If you are attempting to do this from a command shell then the file command will take a guess at what filetype it is. If it is text then it will generally include the word text in its description.

I am not aware of any 100% method of determining this but the file command is probably the most accurate.

Steve Weet
Of course that opens the file, and won't be 100% certain.
Douglas Leeder
Indeed it does, although I wasn't sure whether he was averse to opening the file himself or having a utility open it. I have stated that there is no 100% certain method of doing this.
Steve Weet
+1  A: 

In unix, a file is just some bytes. So, without opening the file, you cannot figure out 100% that's it's ASCII or Binary.

You can just use tools available to you and dig deeper to make it fool proof.

  1. file
  2. cat -v
zengr
+2  A: 

The correct way to determine the type of a file is to use the file(1) command.

You also need to be aware that UTF-8 encoded files are "text" files, but may contain non-ASCII data. Other encodings also have this issue. In the case of text encoded with a code page, it may not be possible to unambiguously determine if a file is text or not.

The file(1) command will look at the structure of a file to try and determine what it contains - from the file(1) man page:

The type printed will usually contain one of the words text (the file contains only printing characters and a few common control characters and is probably safe to read on an ASCII terminal), executable (the file contains the result of compiling a program in a form understandable to some UNIX kernel or another), or data meaning anything else (data is usually ‘binary’ or non-printable).

With regard to different character encodings, the file(1) man page has this to say:

If a file does not match any of the entries in the magic file, it is examined to see if it seems to be a text file. ASCII, ISO-8859-x, non- ISO 8-bit extended-ASCII character sets (such as those used on Macintosh and IBM PC systems), UTF-8-encoded Unicode, UTF-16-encoded Unicode, and EBCDIC character sets can be distinguished by the different ranges and sequences of bytes that constitute printable text in each set. If a file passes any of these tests, its character set is reported. ASCII, ISO-8859-x, UTF-8, and extended-ASCII files are identified as ‘text’ because they will be mostly readable on nearly any terminal; UTF-16 and EBCDIC are only ‘character data’ because, while they contain text, it is text that will require translation before it can be read.

So, some text will be identified as text, but some may be identified as character data. You will need to determine yourself if this matters to your application and take appropriate action.

camh

Task to carry out:
Answer these from the forum thread:
(a) Which two tools are listed in the numbered list?
(b) According to the quoted man page, which two encodings are reported as "character data" instead of "text"?
(c) Who replied that the file command opens the file and won't be 100% certain?

Data listing:
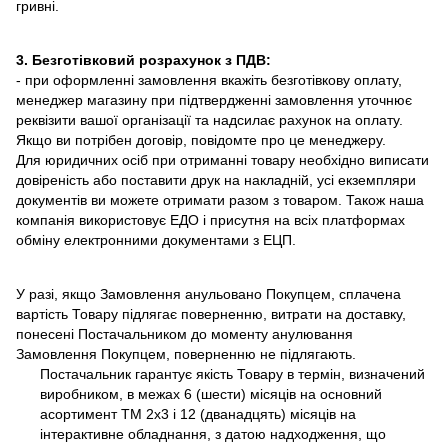
гривні.
3. Безготівковий розрахунок з ПДВ:
- при оформленні замовлення вкажіть безготівкову оплату,
менеджер магазину при підтвердженні замовлення уточнює
реквізити вашої організації та надсилає рахунок на оплату.
Якщо ви потрібен договір, повідомте про це менеджеру.
Для юридичних осіб при отриманні товару необхідно виписати
довіреність або поставити друк на накладній, усі екземпляри
документів ви можете отримати разом з товаром. Також наша
компанія використовує ЕДО і присутня на всіх платформах
обміну електронними документами з ЕЦП.
У разі, якщо Замовлення анульовано Покупцем, сплачена
вартість Товару підлягає поверненню, витрати на доставку,
понесені Постачальником до моменту анулювання
Замовлення Покупцем, поверненню не підлягають.
Постачальник гарантує якість Товару в термін, визначений
виробником, в межах 6 (шести) місяців на основний
асортимент ТМ 2х3 і 12 (дванадцять) місяців на
інтерактивне обладнання, з датою надходження, що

Response box:
(a) file and cat -v
(b) UTF-16 and EBCDIC
(c) Douglas Leeder